О нас, находящихся за границей, дома теперь уже довольно знали; узнали наши и о Зборове; депутат Габрман, пленный Пшеничка и др. доставляли им обширные сведения, – я уж не ожидал никакого опровержения, несмотря на то что положение на французском фронте было более чем неприятное. Торжественная присяга 13 апреля многое предвещала, для меня особенно радостным было сообщение о первом сопротивлении словаков в Липтовском Св. Микулаше под руководством Шробара.
29 апреля мы пристали рано поутру к Виктории, а после обеда были в Ванкувере. Здесь я получил экстренную телеграмму из Владивостока о смерти Клецанды… Меня ожидал там Шелькинг, бывший чиновник петроградского министерства иностранных дел; своими сообщениями и советами он оказывал часто серьезную помощь нашим людям в Петрограде, когда мы выступали против политики Штюрмера и Протопопова. И вот снова споры о России, о причинах ее падения и перспективах.
В Ванкувер прибыли некоторые земляки как представители своих организаций (Босак от словаков), и Перглер, которого мои американские сограждане определили мне в секретари; об этом я узнал от нашей американской миссии в России; я телеграфировал ему в Токио, чтобы мы могли немедленно воспользоваться длинным путем из Ванкувера для работы. Перглер был у меня в течение всего моего пребывания в Америке и работал с большой энергией и прилежанием; он принял участие в нашем движении еще до моего приезда.
30 апреля я покинул Ванкувер и поехал через Канаду в Чикаго. Путешествие продолжалось без малого пять дней; более длительная была остановка в Сан-Пауле, где я встретился с некоторыми из наших соотечественников, которых я знал по прежним посещениям Америки.
В Чикаго я приехал 5 мая, и здесь начался новый фазис деятельности, начался он немедленно в большом масштабе.
В Чикаго земляки приготовили мне, по американскому обычаю, торжественную встречу. Чикаго после Праги было самым большим чешским городом, а также финансовым центром движения. Здесь был Штепина, которого я уже из Венеции начал бомбардировать письмами с просьбой о деньгах; д-р Фишер был во главе Национального союза; Войта Бенеш объезжал наши колонии и заботился об успехе наших сборов. Нашим удалось привлечь почти все Чикаго, не только славянские колонии, которые присоединились к нашим, но и американцев. От вокзала к гостинице растянулось огромное шествие, весь город утопал в наших и вообще славянских флагах. Начало было великолепное й стало примером для иных городов, где у нас были значительные чешские и словацкие колонии. Речи говорились на улице при шествии на чешском и английском языках. Потом начались малые и большие чешские и чешско-американские собрания. Я должен был вторично приехать (в конце мая) в Чикаго, чтобы устроить собрания для отдельных организаций; тогда-то я участвовал в собраниях и говорил речи в некоторых американских учреждениях, как-то: в университете, в главном чикагском клубе журналистов и т. д. В 1902 г. в Чикаго я читал в университете лекции и приобрел тогда среди чехов и американцев много друзей; теперешний президент м-р Джедсон весьма либерально мне помогал.
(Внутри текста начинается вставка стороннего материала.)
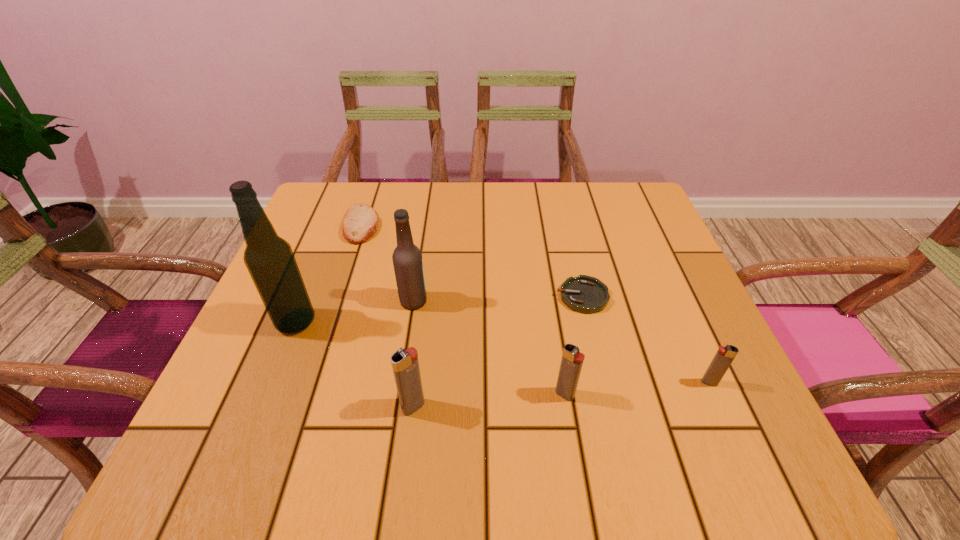
The width and height of the screenshot is (960, 540). Find the location of `vacant space that's between the fifth shortest object and the second igniter from left to right`. vacant space that's between the fifth shortest object and the second igniter from left to right is located at coordinates (490, 401).

This screenshot has width=960, height=540. Find the location of `object that ranks as the closest to the farthest object`. object that ranks as the closest to the farthest object is located at coordinates (407, 259).

Find the location of `the sixth closest object relative to the pita bread`. the sixth closest object relative to the pita bread is located at coordinates (723, 358).

Identify which igniter is the third nearest to the alcohol. Please provide its 2D coordinates. Your answer should be formatted as a tuple, i.e. [(x, y)], where the tuple contains the x and y coordinates of a point satisfying the conditions above.

[(723, 358)]

Identify the location of the second closest igniter relative to the fifth object from left to right. This screenshot has height=540, width=960. (723, 358).

Where is `free space that satisfies the following two spatial constraints: 1. on the back side of the second igniter from right to left; 2. on the left side of the third tallest object`? The height and width of the screenshot is (540, 960). free space that satisfies the following two spatial constraints: 1. on the back side of the second igniter from right to left; 2. on the left side of the third tallest object is located at coordinates (415, 394).

Identify the location of free spot that satisfies the following two spatial constraints: 1. on the front side of the tallest object; 2. on the left side of the farthest igniter. (272, 382).

Locate an element on the screen. This screenshot has height=540, width=960. free space that satisfies the following two spatial constraints: 1. on the front side of the third nearest object; 2. on the right side of the tallest object is located at coordinates (272, 382).

The height and width of the screenshot is (540, 960). I want to click on free space that satisfies the following two spatial constraints: 1. on the front side of the sixth object from left to right; 2. on the right side of the farthest igniter, so click(603, 382).

Image resolution: width=960 pixels, height=540 pixels. What are the coordinates of `vacant position in the image that satisfies the following two spatial constraints: 1. on the front side of the fourth tallest object; 2. on the left side of the tallest object` in the screenshot? It's located at (267, 394).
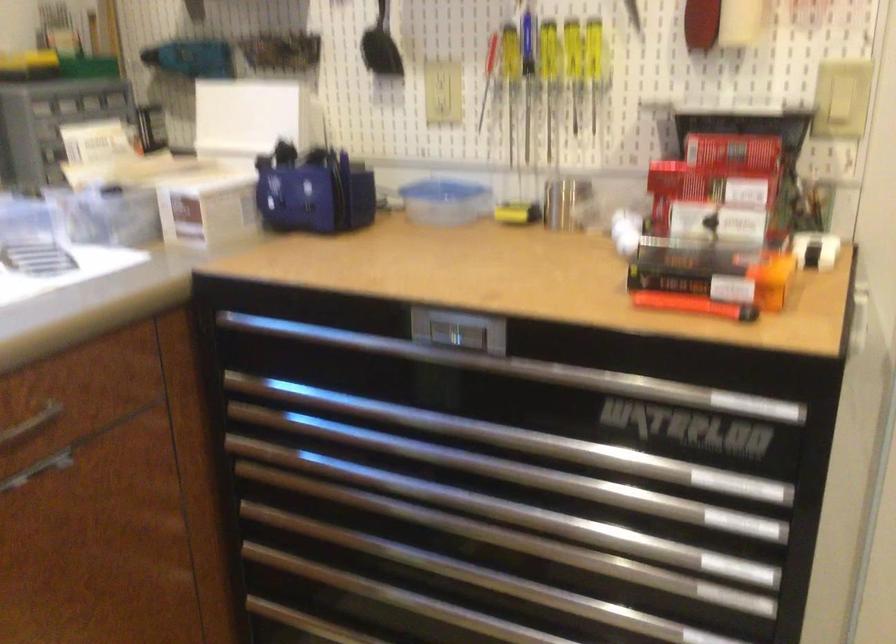
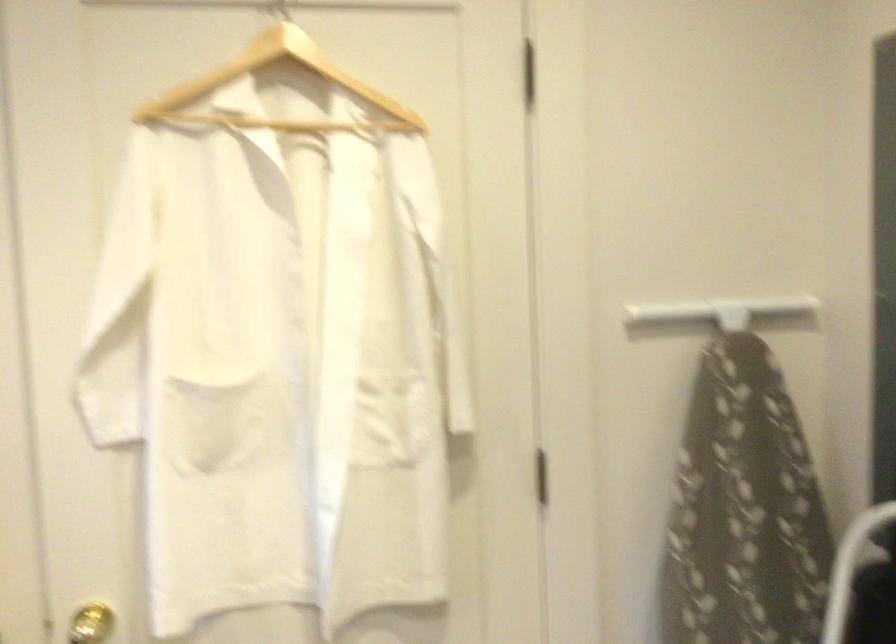
Question: Based on the continuous images, in which direction is the camera rotating? Reply with the corresponding letter.

Choices:
 (A) Left
 (B) Right
 (C) Up
 (D) Down

Answer: (B)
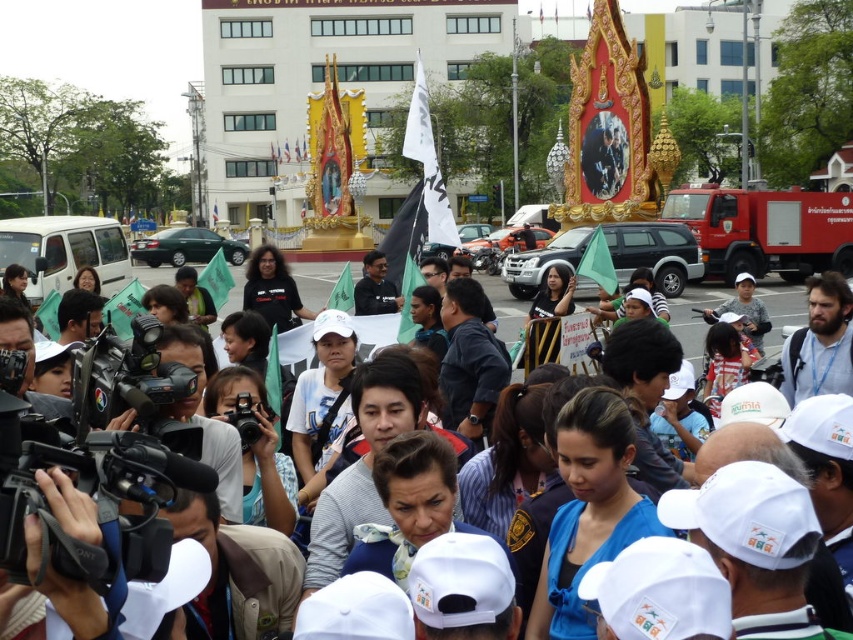
Is red matte fire truck at right taller than white fabric flag at center?

Incorrect, red matte fire truck at right's height is not larger of white fabric flag at center's.

Which is in front, point (793, 252) or point (764, 296)?

Positioned in front is point (764, 296).

Locate an element on the screen. Image resolution: width=853 pixels, height=640 pixels. red matte fire truck at right is located at coordinates (764, 230).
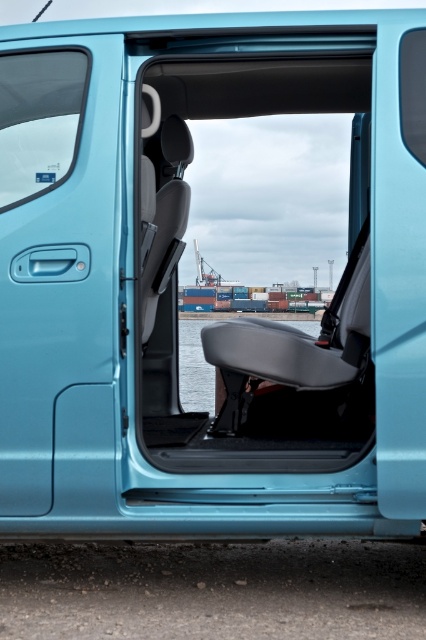
Question: Does light blue metallic door at left appear on the right side of transparent water at seat center?

Choices:
 (A) no
 (B) yes

Answer: (A)

Question: Which of the following is the closest to the observer?

Choices:
 (A) light blue metallic door at left
 (B) transparent water at seat center

Answer: (A)

Question: Which point is farther to the camera?

Choices:
 (A) (189, 371)
 (B) (98, 189)

Answer: (A)

Question: From the image, what is the correct spatial relationship of light blue metallic door at left in relation to transparent water at seat center?

Choices:
 (A) above
 (B) below

Answer: (A)

Question: Which object is farther from the camera taking this photo?

Choices:
 (A) transparent water at seat center
 (B) light blue metallic door at left

Answer: (A)

Question: Can you confirm if light blue metallic door at left is wider than transparent water at seat center?

Choices:
 (A) yes
 (B) no

Answer: (B)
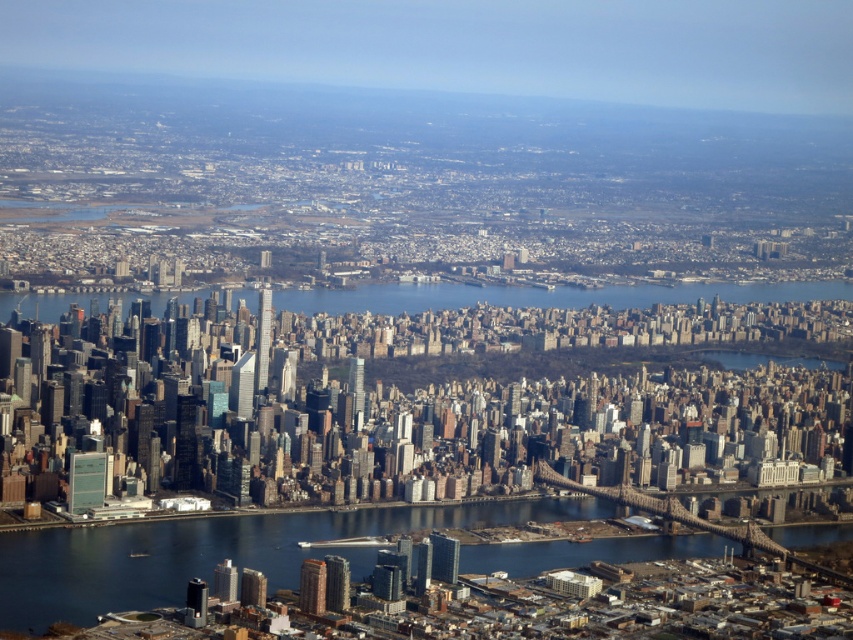
Does blue water at lower center have a greater height compared to blue water at center?

Correct, blue water at lower center is much taller as blue water at center.

Does blue water at lower center appear under blue water at center?

Correct, blue water at lower center is located below blue water at center.

Is point (465, 550) farther from camera compared to point (601, 301)?

That is True.

Find the location of a particular element. This screenshot has height=640, width=853. blue water at lower center is located at coordinates [207, 552].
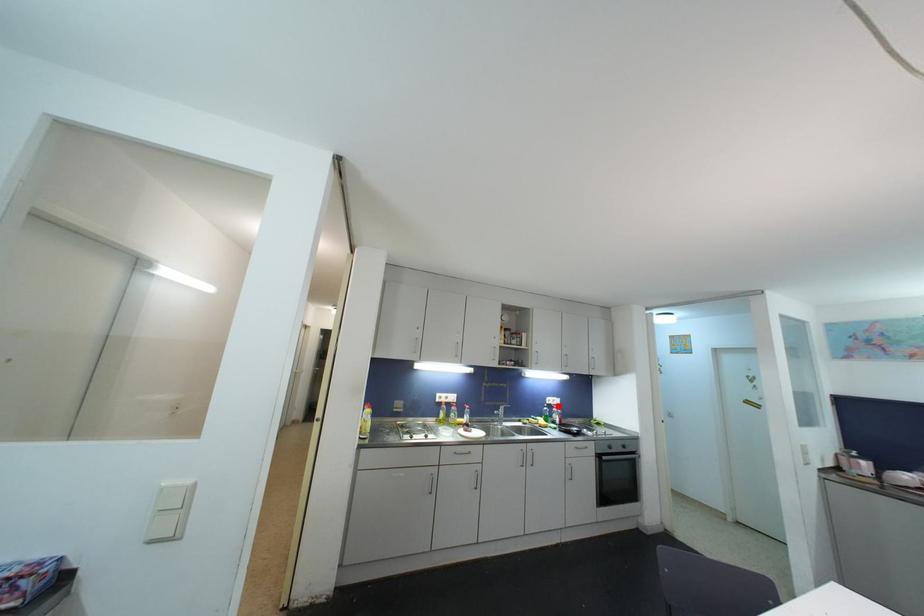
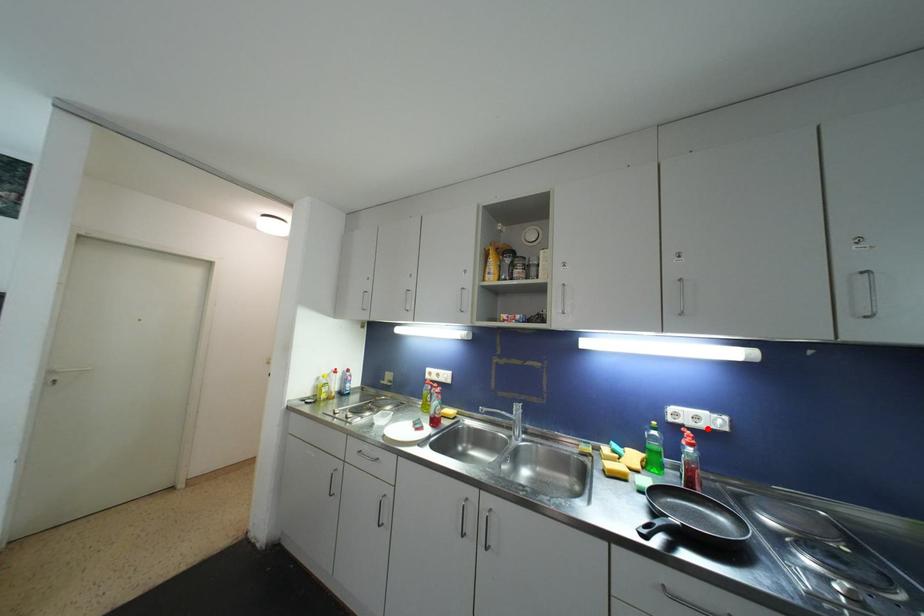
I am providing you with two images of the same scene from different viewpoints. A red point is marked on the first image and another point is marked on the second image. Are the points marked in image1 and image2 representing the same 3D position?

Yes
Позднее у меня были подобные приемы и собрания в Нью-Йорке, Бостоне, Балтиморе, Кливленде, Питсбурге и Вашингтоне. Всюду собрания и шествия устраивались так, что возбуждали интерес американцев; наши национальные костюмы, знамена, значки и художественно устроенные шествия очень нравились и поэтому обращали внимание на наше освободительное движение, которое таким образом проникало в самые широкие круги американских граждан. Я перед войной метал много громов против любителей парадов, – в Америке я убедился, что я перестарался, – я был все же профессором («педагогом») и недооценивал того, что хорошо устроенная процессия совсем не менее ценна, чем мнимо-сокрушительная политическая статья или речь в парламенте… Помню ясно, как во время процессии в Чикаго мне пришли на память слова знаменитого проповедника Спэрджена, который говорил, что стал бы на голову, если бы этим мог привлечь внимание к доброму делу, – если можно стоять вверх ногами в церкви, то почему же нельзя на улице?
В Америке, как и в других колониях, были вначале личные и политические споры; Америка была нейтральной, здесь действовали сильные немецкие, австрийские и венгерские влияния, а потому и в нашей колонии было недоверие к революционной деятельности и довольно часто встречались отдельные австрофилы. Но наше направление пробило брешь, и Национальный совет был с самого начала признан руководящим органом нашего движения. Были еще и теперь отдельные личности, защищавшие австрийскую ориентацию, но их уже не принимали в счет. Главные споры были уже ранее разрешены при помощи открытых дебатов. Афера Дюриха вызвала настоящее раздражение: об этом вопросе говорил на собраниях и в обществах Штефаник. Дюриха защищал Горкий. Афера была не из приятных, но политического вреда не принесла.